(Goal of the exercise) The answer must be an exact reproduction of the lines from the start of the records below through the line containing "ejecute el asistente.", and nothing more.

[Saved entries]
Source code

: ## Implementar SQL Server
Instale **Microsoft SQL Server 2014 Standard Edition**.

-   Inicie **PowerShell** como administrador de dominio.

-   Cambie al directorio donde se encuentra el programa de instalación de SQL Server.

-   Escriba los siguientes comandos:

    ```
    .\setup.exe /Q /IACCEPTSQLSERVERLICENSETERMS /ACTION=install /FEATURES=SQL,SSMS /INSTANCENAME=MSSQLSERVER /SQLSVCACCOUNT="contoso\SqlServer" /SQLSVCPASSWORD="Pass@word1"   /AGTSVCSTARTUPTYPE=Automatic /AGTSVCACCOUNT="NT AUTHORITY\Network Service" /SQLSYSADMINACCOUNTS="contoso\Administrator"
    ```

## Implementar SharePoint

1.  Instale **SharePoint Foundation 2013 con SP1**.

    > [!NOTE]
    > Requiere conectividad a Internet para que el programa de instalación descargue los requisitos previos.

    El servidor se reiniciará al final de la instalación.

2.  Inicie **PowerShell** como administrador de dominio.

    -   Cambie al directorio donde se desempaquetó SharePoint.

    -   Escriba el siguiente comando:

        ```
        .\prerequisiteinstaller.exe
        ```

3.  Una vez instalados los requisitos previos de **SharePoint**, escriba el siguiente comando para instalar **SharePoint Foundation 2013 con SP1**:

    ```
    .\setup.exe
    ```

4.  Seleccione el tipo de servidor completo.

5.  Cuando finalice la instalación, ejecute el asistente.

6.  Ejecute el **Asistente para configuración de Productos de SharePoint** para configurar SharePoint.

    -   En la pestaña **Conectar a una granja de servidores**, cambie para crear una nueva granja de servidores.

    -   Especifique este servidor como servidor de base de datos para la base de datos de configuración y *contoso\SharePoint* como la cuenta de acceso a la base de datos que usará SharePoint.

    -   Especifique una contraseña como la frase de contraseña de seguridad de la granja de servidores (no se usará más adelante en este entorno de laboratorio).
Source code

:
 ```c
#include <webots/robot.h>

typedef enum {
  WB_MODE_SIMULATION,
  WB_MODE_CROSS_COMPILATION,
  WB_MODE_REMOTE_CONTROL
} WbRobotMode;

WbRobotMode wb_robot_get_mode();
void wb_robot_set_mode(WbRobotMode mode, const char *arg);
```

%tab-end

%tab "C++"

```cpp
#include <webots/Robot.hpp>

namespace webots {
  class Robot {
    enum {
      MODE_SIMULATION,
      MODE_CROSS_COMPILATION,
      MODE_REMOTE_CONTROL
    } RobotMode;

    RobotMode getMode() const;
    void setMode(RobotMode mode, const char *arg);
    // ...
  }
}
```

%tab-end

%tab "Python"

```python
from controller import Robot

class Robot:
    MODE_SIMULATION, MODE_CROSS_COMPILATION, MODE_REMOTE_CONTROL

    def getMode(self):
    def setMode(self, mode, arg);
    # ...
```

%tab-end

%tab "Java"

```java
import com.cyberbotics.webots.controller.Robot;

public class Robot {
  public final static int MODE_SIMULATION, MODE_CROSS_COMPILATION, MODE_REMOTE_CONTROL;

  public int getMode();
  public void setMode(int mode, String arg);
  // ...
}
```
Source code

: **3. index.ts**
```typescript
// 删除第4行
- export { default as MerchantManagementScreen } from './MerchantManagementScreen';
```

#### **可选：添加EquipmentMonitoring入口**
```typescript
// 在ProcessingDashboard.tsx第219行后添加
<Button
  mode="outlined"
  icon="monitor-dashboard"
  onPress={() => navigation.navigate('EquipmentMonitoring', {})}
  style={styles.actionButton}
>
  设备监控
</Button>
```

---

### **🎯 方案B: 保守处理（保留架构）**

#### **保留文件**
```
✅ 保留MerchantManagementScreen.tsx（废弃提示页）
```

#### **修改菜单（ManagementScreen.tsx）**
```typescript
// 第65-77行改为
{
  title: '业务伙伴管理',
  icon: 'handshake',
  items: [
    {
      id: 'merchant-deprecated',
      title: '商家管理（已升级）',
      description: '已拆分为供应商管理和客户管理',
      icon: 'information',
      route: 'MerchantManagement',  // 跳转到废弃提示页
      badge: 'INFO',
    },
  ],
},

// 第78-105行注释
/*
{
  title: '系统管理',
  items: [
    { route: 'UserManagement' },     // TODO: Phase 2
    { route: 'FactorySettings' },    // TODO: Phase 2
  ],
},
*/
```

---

(Task response)
Source code

: ## Implementar SQL Server
Instale **Microsoft SQL Server 2014 Standard Edition**.

-   Inicie **PowerShell** como administrador de dominio.

-   Cambie al directorio donde se encuentra el programa de instalación de SQL Server.

-   Escriba los siguientes comandos:

    ```
    .\setup.exe /Q /IACCEPTSQLSERVERLICENSETERMS /ACTION=install /FEATURES=SQL,SSMS /INSTANCENAME=MSSQLSERVER /SQLSVCACCOUNT="contoso\SqlServer" /SQLSVCPASSWORD="Pass@word1"   /AGTSVCSTARTUPTYPE=Automatic /AGTSVCACCOUNT="NT AUTHORITY\Network Service" /SQLSYSADMINACCOUNTS="contoso\Administrator"
    ```

## Implementar SharePoint

1.  Instale **SharePoint Foundation 2013 con SP1**.

    > [!NOTE]
    > Requiere conectividad a Internet para que el programa de instalación descargue los requisitos previos.

    El servidor se reiniciará al final de la instalación.

2.  Inicie **PowerShell** como administrador de dominio.

    -   Cambie al directorio donde se desempaquetó SharePoint.

    -   Escriba el siguiente comando:

        ```
        .\prerequisiteinstaller.exe
        ```

3.  Una vez instalados los requisitos previos de **SharePoint**, escriba el siguiente comando para instalar **SharePoint Foundation 2013 con SP1**:

    ```
    .\setup.exe
    ```

4.  Seleccione el tipo de servidor completo.

5.  Cuando finalice la instalación, ejecute el asistente.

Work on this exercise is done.